Mais surtout, qui mettrions-nous dans ce panthéon juif imaginaire ? Je subodore déjà les combats homériques entre les différentes composantes de la communauté juive, soi-disant unie, lorsqu’il faudrait décider de tel ou tel nom ! Chacune y irait de son candidat en le justifiant au nom de ses convictions spécifiques. Les religieux voudraient qu’on inscrive tous les grands personnages bibliques, de Moïse à Salomon, tous les grands maîtres, de rabbi Akiva au gaone de Vilna.

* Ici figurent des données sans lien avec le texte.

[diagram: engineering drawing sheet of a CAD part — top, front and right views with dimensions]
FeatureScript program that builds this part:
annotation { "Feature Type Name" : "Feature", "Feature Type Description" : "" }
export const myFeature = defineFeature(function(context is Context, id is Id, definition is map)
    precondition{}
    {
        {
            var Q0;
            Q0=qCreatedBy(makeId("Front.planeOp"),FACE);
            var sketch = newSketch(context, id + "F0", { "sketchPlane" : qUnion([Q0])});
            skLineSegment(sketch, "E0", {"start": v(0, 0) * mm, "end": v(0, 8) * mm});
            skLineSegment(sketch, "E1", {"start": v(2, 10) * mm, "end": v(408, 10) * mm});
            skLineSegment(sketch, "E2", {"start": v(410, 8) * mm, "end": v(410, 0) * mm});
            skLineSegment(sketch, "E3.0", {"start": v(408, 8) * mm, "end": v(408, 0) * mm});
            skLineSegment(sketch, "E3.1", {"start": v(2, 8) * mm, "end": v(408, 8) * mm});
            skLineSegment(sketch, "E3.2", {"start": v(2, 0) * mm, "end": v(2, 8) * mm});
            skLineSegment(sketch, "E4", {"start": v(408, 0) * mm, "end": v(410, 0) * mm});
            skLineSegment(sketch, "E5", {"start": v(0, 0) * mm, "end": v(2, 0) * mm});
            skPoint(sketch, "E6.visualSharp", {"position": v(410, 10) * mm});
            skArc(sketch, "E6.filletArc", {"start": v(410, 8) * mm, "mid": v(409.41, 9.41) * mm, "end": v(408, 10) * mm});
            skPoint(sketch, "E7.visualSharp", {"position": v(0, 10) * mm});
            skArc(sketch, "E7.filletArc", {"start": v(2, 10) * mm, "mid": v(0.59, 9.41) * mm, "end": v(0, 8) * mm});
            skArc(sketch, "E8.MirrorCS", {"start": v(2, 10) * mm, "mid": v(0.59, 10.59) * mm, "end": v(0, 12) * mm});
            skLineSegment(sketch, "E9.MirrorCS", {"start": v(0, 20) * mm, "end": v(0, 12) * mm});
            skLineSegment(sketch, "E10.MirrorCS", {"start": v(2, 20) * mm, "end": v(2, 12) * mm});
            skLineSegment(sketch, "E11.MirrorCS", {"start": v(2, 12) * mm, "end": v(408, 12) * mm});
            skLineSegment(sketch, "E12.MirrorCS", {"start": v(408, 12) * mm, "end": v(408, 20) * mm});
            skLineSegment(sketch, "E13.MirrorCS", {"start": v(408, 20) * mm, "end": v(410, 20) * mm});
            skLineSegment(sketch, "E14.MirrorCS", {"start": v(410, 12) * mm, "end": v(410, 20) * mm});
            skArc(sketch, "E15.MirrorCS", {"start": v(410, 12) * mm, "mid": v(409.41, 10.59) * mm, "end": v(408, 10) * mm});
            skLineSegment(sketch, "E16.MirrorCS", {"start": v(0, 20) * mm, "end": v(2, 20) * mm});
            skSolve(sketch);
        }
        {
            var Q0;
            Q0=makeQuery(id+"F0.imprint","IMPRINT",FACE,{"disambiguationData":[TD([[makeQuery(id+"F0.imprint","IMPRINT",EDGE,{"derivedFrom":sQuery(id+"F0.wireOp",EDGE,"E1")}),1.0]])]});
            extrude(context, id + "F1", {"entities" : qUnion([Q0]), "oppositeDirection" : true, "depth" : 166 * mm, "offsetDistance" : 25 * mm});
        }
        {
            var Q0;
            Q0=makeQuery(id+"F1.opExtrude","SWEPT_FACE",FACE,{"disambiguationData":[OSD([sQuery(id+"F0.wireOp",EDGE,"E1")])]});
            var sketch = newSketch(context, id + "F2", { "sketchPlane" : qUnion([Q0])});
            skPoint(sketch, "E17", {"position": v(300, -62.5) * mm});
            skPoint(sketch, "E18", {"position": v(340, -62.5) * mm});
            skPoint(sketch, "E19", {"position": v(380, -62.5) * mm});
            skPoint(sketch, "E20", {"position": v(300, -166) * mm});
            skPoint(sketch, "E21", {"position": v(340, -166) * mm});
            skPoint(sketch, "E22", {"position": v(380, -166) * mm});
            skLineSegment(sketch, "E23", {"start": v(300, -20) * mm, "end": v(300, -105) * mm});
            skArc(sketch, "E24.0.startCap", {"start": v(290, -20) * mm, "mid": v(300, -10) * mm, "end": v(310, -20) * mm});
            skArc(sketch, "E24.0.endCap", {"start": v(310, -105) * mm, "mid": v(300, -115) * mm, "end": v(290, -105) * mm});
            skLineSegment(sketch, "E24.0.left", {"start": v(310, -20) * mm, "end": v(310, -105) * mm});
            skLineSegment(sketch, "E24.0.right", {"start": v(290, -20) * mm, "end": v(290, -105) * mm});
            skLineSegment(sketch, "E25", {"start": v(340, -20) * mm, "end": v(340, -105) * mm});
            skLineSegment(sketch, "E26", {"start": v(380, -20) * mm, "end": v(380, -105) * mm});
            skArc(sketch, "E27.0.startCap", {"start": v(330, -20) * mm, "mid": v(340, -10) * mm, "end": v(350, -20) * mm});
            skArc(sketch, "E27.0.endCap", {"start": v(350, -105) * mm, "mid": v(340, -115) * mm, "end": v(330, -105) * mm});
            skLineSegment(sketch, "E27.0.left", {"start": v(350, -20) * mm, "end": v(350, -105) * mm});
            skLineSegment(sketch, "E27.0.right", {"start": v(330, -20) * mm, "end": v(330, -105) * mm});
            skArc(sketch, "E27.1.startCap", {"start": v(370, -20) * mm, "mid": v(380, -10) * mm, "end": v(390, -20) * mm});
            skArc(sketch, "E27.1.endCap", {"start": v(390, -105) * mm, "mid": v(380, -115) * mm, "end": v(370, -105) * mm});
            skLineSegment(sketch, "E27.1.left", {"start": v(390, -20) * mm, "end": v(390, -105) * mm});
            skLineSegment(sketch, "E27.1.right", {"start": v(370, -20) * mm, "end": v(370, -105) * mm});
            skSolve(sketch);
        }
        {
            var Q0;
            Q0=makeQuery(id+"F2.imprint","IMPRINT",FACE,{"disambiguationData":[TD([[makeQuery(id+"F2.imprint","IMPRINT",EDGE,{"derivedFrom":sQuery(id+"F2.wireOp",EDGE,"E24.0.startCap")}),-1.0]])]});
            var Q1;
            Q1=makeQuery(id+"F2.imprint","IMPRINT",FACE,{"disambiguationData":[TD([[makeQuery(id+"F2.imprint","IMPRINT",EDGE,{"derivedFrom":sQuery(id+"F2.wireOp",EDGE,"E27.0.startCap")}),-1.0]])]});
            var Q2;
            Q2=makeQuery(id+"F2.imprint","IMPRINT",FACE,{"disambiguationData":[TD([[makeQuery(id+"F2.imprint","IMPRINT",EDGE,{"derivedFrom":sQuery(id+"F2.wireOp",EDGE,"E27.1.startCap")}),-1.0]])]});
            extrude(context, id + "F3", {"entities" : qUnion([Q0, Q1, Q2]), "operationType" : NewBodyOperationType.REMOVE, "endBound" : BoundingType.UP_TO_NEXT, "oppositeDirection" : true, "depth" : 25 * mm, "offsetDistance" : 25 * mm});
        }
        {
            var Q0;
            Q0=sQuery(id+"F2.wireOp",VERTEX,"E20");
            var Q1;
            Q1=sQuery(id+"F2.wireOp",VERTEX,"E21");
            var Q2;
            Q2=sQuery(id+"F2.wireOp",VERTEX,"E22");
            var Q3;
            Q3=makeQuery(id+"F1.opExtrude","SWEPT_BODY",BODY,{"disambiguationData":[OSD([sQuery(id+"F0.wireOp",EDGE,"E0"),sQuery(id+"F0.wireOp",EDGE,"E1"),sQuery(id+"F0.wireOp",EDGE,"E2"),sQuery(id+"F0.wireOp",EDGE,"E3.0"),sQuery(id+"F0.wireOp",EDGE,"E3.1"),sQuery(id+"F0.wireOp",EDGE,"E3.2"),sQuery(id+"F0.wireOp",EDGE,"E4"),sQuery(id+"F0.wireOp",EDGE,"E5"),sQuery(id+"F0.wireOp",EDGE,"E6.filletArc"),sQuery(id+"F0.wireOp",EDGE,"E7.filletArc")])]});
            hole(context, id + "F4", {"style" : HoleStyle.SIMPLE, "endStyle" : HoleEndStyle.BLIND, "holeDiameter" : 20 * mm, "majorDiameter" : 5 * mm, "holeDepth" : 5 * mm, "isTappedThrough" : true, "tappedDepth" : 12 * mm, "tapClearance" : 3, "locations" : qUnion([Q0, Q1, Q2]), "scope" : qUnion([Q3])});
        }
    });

Les intellectuels n’envisageraient personne d’autre que les grands philosophes qui ont marqué leur époque, de Saadia Gaone à Lévinas. D’autres avanceraient des grands noms tels que Freud ou Einstein. D’autres tiendraient pour les fondateurs d’Israël, de Ben Gourion à Rabin. D’autres encore privilégieraient les héros de la révolte du ghetto de Varsovie. D’autres les grands acteurs et réalisateurs du cinéma contemporain en n’oubliant pas les frères Warner, Samuel Goldwyn, Louis B. Mayer ou Adolphe Zukor à qui l’on doit la fondation des quatre géants américains qui portent leurs noms.

Je crois que c’est encore André Neher qui avait raison de définir le Juif comme la somme de tous ses engagements possibles qu’il rappelait dans son beau texte « L’identité juive » : combat, étude, adhésion à une foi religieuse, destinée historique, sionisme. Et il concluait : « Tout cela, ensemble, contradictoirement lié, simultané tout en se dispersant, solidaire tout en s’excluant et en se reniant parfois, tout cela c’est l’identité juive ».

– Alors, pas de panthéon juif pour n’y intégrer personne qui n’en soit digne, pour n’en exclure personne qui le serait, et pour tout simplement accueillir dans nos consciences l’expérience de nos ancêtres et de nos pairs afin d’y fonder nos convictions et nos valeurs. Se dire aussi qu’un « grand homme », c’est d’abord un homme ; se comporter comme tel lorsqu’il n’y en a pas ou plus ; repousser toujours plus loin les limites de son engagement pour l’humanité ; déceler pour les combattre les injustices et les faux-semblants ; n’honorer dans un temple que l’Eternel et n’en dédier aucun à des divinités ou à des humains. Fais ce que dois !

Shabbath Shalom à tous et à chacun. Daniel Farhi.